====== SOURCE RECORDS

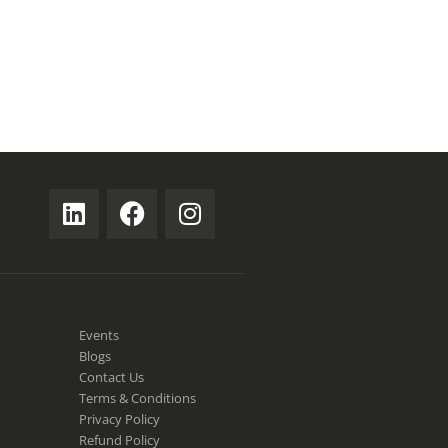
S
Events
Blogs
Contact Us
Terms & Conditions
Privacy Policy
Refund Policy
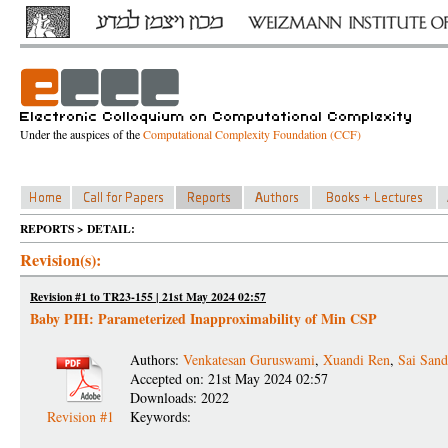
Under the auspices of the
Computational Complexity Foundation (CCF)
REPORTS > DETAIL:
Revision(s):
Revision #1 to TR23-155 | 21st May 2024 02:57
Baby PIH: Parameterized Inapproximability of Min CSP
Authors:
Venkatesan Guruswami
,
Xuandi Ren
,
Sai San
Accepted on: 21st May 2024 02:57
Downloads: 2022
Revision #1
Keywords:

============

→ **YOUR INSTRUCTIONS**
Copy out the material exactly as it stands, though no picture should appear in the copy.

→ **PROBLEM SOLUTION**
S
Events
Blogs
Contact Us
Terms & Conditions
Privacy Policy
Refund Policy
Under the auspices of the
Computational Complexity Foundation (CCF)
REPORTS > DETAIL:
Revision(s):
Revision #1 to TR23-155 | 21st May 2024 02:57
Baby PIH: Parameterized Inapproximability of Min CSP
Authors:
Venkatesan Guruswami
,
Xuandi Ren
,
Sai San
Accepted on: 21st May 2024 02:57
Downloads: 2022
Revision #1
Keywords:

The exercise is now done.